The Fox News universe represents a hermetically sealed media bubble of Republican activists that GOP candidates desperately want to reach and engage with. It's a right-wing media bubble, and culture, where questioning the president's birth certificate still passes as a pedestrian activity.

And that's what Rick Perry tapped into.

The Republican Party's on-going birther saga perfectly captures the radical elements that have consumed the conservative moment in recent years, and how traditional outposts of leadership have been unwilling to address it and unable to stop it. The fact major players in the Republican Party are still publicly flirting with a thoroughly debunked smear campaign highlights the extremism in play.

Of course you can't be a serious political movement if you cling to debunked conspiracy theories. (The 9/11 Truthers made no serious headway within the progressive movement during the Bush years - though one does currently host a show on Fox Business.) And that's the conundrum the Republican Party and its fervent supporters face. Namely, the conservative movement in America in recent years has completely handed itself over to a media machine fueled by Fox News, Rush Limbaugh and an army of ethically challenged bloggers.

Together, they do a stellar job stoking fears and partisan paranoia 24/7, while maintaining a captive audience of Obama-hating consumers. (It's a lucrative business model.) What they fail to do, just as magnificently, is reflect reality.

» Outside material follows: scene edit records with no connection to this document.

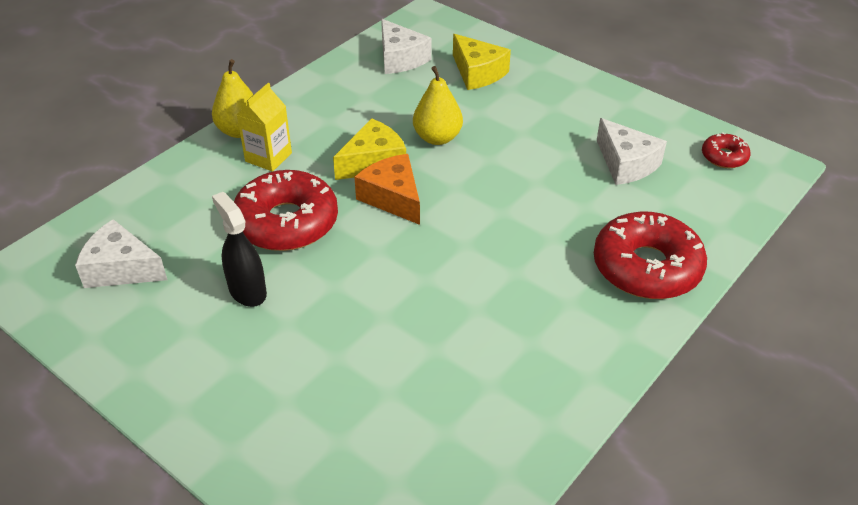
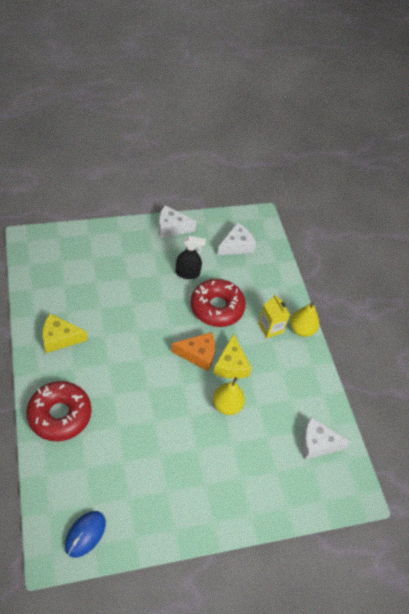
camera: 120 degrees right, 10 degrees up
yellow cheese [453,34,511,90] -> yellow cheese moved to [42,314,88,353]
white cheese [597,118,667,185] -> white cheese moved to [159,205,197,238]
red donut [702,132,751,168] -> blue mouse [65,511,106,558]

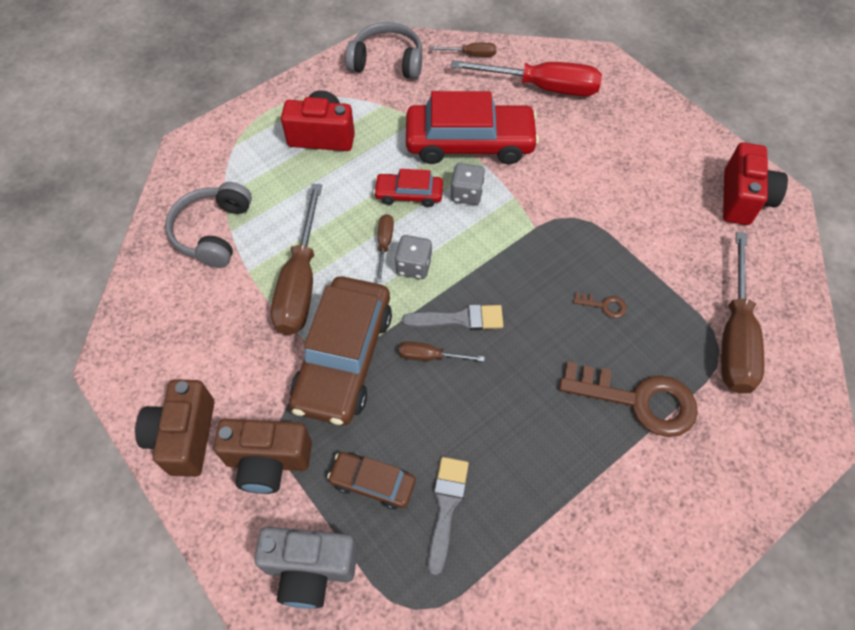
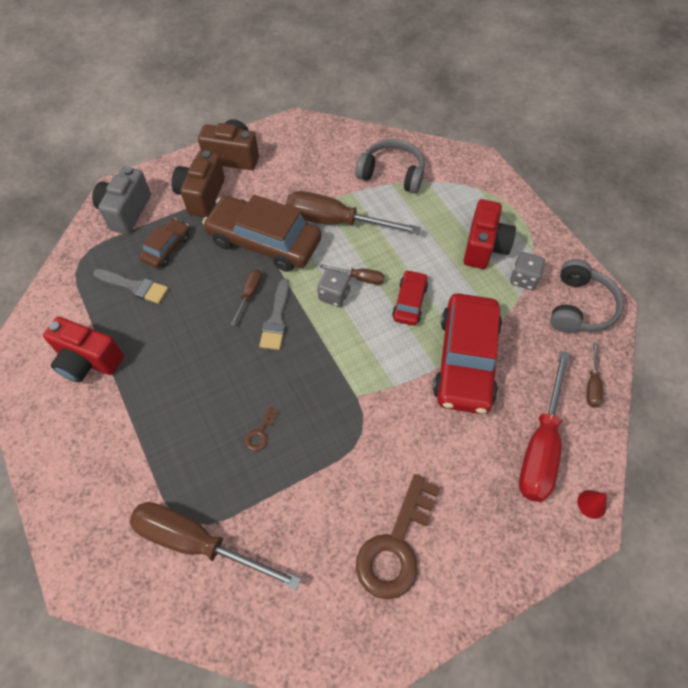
camera: 100 degrees right, 0 degrees up
grey dice [450,163,485,205] -> grey dice moved to [510,252,545,290]
brown key [559,361,698,437] -> brown key moved to [356,474,441,599]
red camera [723,142,788,225] -> red camera moved to [43,317,124,383]
none -> red cone [577,490,607,519]

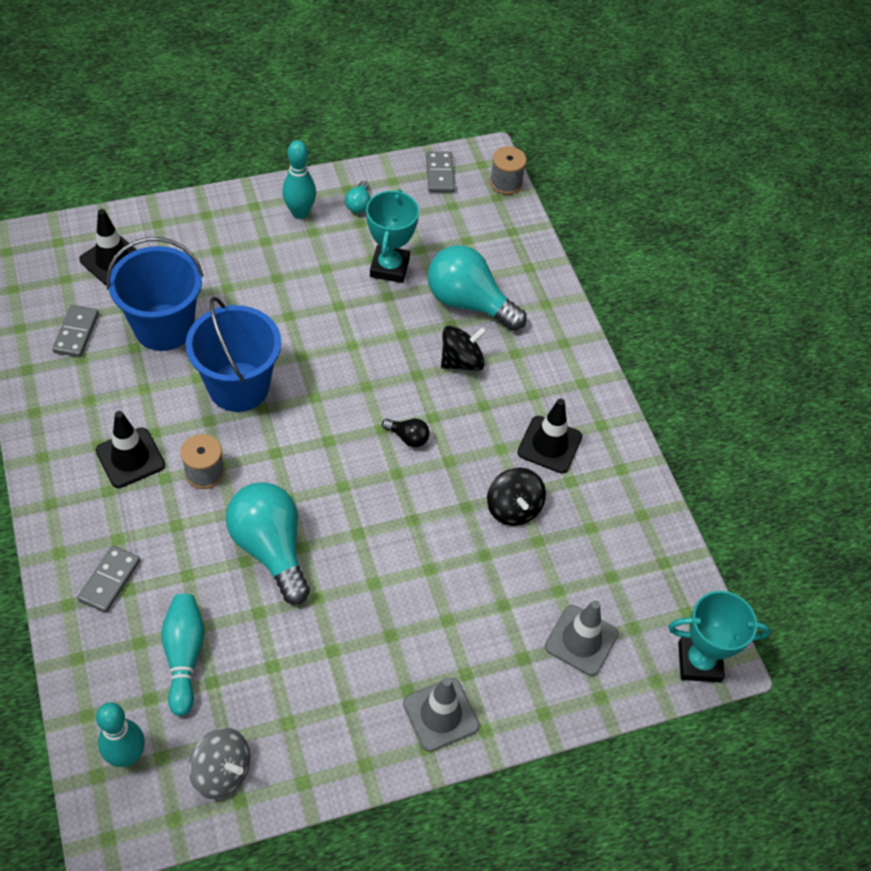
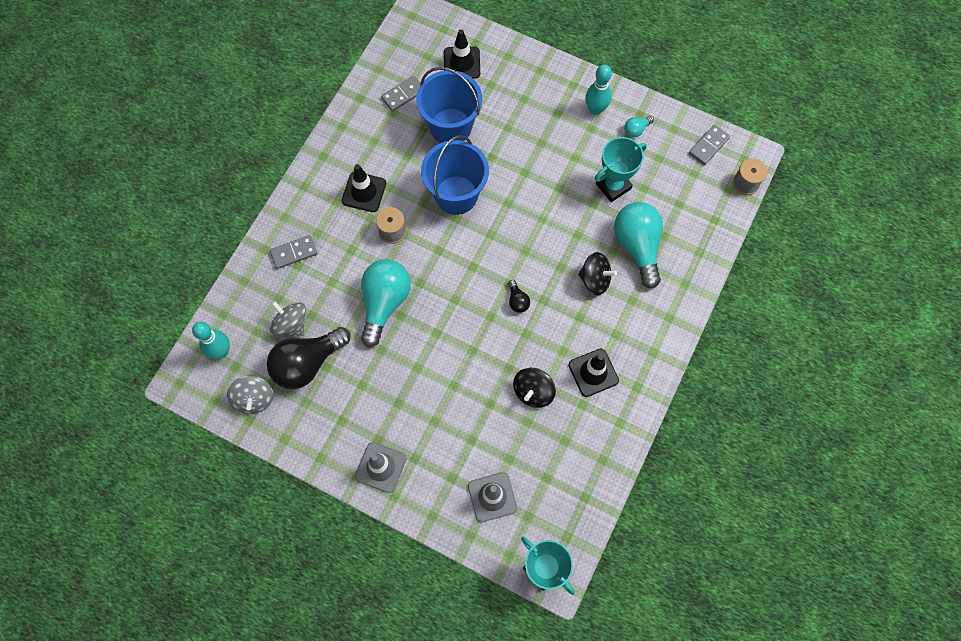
camera: 50 degrees right, 15 degrees up
turquoise bowling pin [161,594,204,716] -> grey spinning top [270,301,306,336]
none -> black light bulb [267,327,351,389]

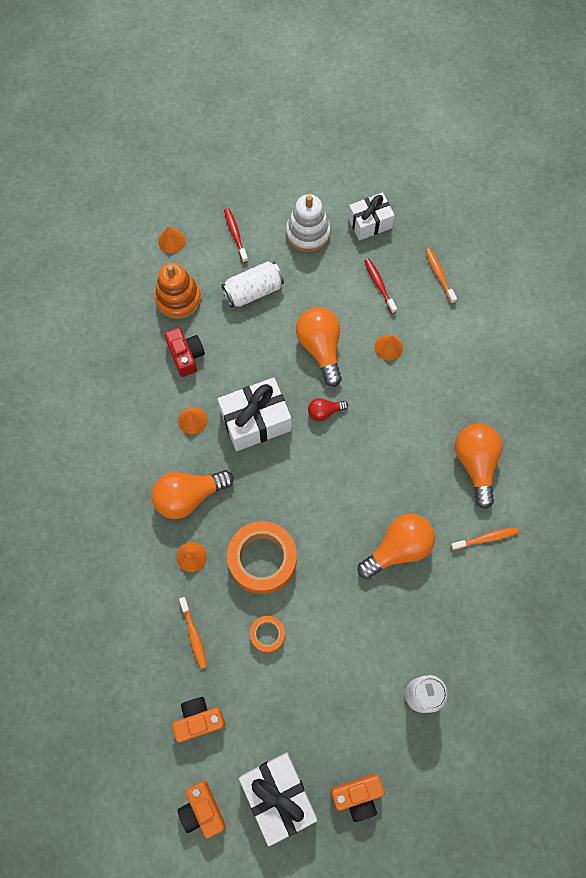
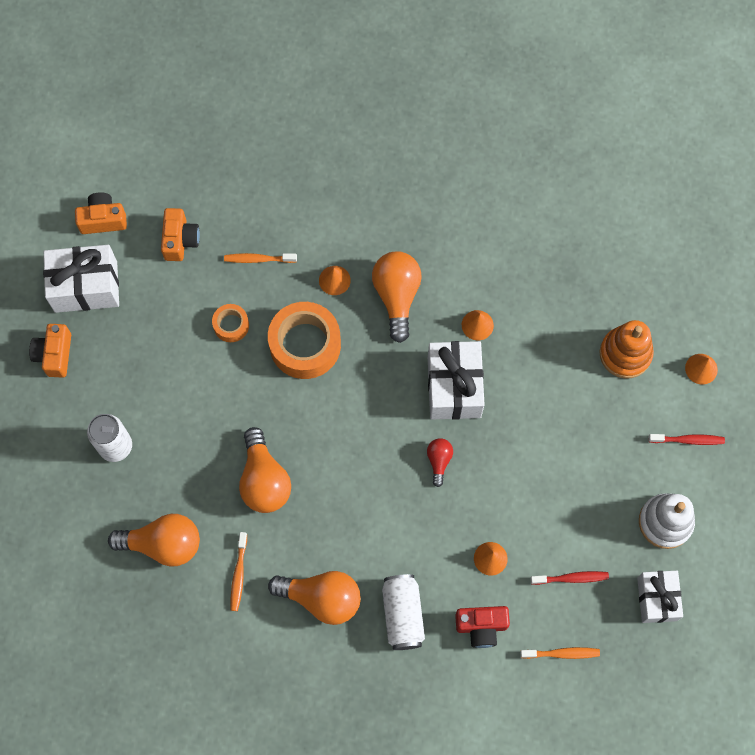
camera: 110 degrees right, 0 degrees up
red camera [164,328,205,377] -> red camera moved to [455,606,510,648]
white can [221,261,284,308] -> white can moved to [382,574,425,650]
orange light bulb [296,307,342,387] -> orange light bulb moved to [108,514,200,567]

And more damaging for Republicans, they fail to set grown-up parameters for political debate.

Former Republican Congressman Joe Scarborough made that point this week on MSNBC, lamenting the behavior of conservative extremists:

SCARBOROUGH: They go so far right so more people will come to their blog sites, so more people listen to their radio shows, so more people will see their cable talk news shows. They don't realize that that becomes the face of the Republican Party in swing states, and this is exactly what happens.

Dismantling the birther allegations should have been the simplest test for the right-wing media to pass and to prove their serious intent during the Obama years. But three years later, they still can't muster a passing grade.

And it's not just Fox News. Recall that in the winter of 2010 blogger Andrew Breitbart lashed out at a birther speaker at a Tea Party convention, denouncing the pursuit as "self-indulgent," "narcissistic," and a losing campaign issue. But so like so many players in the radical right media mob, Breitbart hasn't been able to resist the siren call.


You get the idea. Breitbart and his websites rivaled Fox News in terms of embracing the crazy, debunked birther charade; the same charade Breitbart condemned as "self-indulgent."

And Rush Limbaugh?

That Limbaugh birther sampling is just from this year.

The consequences for the chronic irresponsibility is that among right-wing media consumers, and those pandering to that audience, it's considered "fun" to keep alive the insulting and disrespectful conspiracy theory the President of the United States has concealed his real birthplace, and that he's foreign and not a legitimate American leader. Because that's what's been done this year on Fox News and on Limbaugh's show and on the far-right blogosphere. That's the media culture that's been nurtured.

Offended conservatives should understand that Rick Perry's not the problem. He's just the symptom of the larger Fox News disease.